For the dependency injection text below, decide whether each statement agrees with it, answering yes or no and quoting the deciding words. (a) In the first approach, the export method of Exporter returns void. (b) In the teammate's approach, the ExportController constructor takes a WriterContract. (c) In the teammate's approach, the export method of Exporter writes the data through the writer instead of returning it.
Start of Study text
I have long standing argue about dependency injection and SOLID principles with my teammate. We both want to make an Exporter, to export data into various formats. My approach (in PHP):
class Exporter {
public function __construct(private WriterContract $writer)
{
}
public function export(): void {
// Do stuff and assign to $data
$this->writer->write($data);
}
}
class ExportController {
public function __construct(private Exporter $exporter) {
}
public function route(Request $request): Response {
$this->exporter->export();
return Response(200, ['success!'])
}
}
Teammates approach:
class Exporter {
public function __construct(private WriterContract $writer)
{
}
public function export(): Data {
// Do stuff and assign to $data
return $data;
}
}
class ExportController {
public function __construct(private Exporter $exporter, private WriterContract $writer) {
}
public function route(Request $request): Response {
$data = $this->exporter->export();
$this->writer->write($data);
return Response(200, ['success!'])
End of Study text
Start of Input data
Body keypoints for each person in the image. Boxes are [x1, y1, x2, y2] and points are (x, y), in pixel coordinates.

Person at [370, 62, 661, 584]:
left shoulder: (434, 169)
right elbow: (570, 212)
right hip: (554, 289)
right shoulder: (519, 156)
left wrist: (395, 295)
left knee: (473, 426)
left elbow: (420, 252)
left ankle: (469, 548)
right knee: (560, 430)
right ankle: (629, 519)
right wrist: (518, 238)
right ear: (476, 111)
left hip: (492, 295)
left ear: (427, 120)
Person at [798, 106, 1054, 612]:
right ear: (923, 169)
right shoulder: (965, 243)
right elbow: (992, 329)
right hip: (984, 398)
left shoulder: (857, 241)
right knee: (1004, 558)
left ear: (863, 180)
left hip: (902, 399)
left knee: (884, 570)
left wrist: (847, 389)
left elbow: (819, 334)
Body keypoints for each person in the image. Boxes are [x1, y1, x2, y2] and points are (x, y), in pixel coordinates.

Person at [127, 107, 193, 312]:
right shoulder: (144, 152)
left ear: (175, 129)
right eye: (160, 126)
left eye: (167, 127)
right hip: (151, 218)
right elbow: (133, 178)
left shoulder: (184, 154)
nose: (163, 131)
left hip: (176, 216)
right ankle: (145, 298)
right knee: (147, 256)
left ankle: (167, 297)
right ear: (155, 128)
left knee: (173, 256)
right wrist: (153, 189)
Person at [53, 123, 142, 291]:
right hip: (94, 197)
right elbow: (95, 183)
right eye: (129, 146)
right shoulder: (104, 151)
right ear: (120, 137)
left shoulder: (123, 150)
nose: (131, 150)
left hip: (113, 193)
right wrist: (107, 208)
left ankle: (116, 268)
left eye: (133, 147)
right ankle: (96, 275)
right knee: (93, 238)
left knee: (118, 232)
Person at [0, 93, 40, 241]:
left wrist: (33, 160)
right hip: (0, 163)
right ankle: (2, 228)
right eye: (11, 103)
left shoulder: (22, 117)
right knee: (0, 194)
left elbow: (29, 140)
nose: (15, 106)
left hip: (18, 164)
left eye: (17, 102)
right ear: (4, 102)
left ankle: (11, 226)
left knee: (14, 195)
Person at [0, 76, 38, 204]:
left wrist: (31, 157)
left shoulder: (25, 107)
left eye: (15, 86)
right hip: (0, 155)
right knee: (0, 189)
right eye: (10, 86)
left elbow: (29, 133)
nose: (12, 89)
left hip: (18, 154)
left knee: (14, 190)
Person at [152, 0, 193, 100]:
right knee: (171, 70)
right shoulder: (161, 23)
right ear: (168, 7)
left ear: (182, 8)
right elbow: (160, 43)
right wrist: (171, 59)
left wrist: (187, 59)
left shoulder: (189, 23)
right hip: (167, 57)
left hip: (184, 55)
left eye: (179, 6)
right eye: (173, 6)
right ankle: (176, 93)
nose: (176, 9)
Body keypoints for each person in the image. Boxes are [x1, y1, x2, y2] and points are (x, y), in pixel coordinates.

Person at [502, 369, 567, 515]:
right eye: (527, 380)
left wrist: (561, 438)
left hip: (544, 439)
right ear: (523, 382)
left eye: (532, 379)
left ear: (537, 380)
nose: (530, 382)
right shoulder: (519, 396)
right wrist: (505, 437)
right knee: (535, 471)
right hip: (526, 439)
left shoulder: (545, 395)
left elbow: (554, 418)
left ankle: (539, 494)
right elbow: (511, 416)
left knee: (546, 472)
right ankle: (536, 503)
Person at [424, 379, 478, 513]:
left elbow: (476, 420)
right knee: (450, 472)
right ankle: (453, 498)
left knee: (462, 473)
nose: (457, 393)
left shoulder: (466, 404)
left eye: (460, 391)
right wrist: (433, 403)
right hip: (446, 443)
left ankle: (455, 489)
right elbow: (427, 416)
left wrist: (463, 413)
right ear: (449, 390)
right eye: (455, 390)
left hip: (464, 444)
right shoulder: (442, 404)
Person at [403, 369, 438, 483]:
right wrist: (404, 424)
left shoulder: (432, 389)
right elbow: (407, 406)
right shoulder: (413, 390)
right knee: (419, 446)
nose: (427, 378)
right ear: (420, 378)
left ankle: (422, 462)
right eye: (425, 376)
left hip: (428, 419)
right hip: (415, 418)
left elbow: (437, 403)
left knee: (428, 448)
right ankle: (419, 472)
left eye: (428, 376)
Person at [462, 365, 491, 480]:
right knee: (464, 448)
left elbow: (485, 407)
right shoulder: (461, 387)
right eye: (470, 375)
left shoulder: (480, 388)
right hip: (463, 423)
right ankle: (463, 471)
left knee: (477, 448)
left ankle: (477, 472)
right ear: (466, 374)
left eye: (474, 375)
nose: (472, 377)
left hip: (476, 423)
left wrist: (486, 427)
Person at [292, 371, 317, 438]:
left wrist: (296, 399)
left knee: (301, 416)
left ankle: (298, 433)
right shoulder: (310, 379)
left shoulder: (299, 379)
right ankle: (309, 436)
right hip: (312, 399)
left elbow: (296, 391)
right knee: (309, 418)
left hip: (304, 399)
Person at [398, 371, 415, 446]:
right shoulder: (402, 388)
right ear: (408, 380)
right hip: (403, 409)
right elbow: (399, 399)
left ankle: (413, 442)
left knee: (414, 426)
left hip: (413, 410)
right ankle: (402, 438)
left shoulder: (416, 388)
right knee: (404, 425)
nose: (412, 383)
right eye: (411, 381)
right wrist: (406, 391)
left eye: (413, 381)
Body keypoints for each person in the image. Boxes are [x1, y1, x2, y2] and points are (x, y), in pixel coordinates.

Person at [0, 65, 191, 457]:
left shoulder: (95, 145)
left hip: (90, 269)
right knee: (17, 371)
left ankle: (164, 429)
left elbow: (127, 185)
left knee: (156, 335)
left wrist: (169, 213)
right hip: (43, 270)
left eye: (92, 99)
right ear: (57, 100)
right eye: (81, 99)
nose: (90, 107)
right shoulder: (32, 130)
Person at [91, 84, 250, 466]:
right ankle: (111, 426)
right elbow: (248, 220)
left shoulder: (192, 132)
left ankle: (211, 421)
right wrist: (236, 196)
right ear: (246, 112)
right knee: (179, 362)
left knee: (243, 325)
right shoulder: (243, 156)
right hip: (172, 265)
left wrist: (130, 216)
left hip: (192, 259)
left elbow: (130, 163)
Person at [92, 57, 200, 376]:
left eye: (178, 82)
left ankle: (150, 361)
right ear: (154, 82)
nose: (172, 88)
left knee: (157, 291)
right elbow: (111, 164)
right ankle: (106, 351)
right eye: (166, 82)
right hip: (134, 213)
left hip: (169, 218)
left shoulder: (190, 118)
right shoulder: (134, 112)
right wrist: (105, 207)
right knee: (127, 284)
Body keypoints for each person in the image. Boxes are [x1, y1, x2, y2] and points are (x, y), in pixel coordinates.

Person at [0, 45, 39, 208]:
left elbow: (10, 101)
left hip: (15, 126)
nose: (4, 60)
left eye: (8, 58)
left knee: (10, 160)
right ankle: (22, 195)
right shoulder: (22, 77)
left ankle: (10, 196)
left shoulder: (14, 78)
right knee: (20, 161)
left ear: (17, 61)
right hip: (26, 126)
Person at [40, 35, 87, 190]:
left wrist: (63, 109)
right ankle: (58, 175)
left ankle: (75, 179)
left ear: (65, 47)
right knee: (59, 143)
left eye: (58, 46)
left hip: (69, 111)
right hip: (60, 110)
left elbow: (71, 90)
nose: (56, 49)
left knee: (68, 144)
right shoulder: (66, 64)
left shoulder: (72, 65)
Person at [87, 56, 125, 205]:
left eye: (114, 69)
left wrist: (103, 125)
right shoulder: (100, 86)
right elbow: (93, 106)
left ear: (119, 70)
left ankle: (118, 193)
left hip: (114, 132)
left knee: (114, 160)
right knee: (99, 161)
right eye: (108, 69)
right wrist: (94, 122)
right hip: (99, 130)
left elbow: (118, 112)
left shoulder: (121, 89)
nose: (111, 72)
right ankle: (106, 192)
End of Input data
* Response:
(a) Yes: "public function export(): void {"
(b) Yes: "public function __construct(private Exporter $exporter, private WriterContract $writer) {"
(c) No: "return $data;"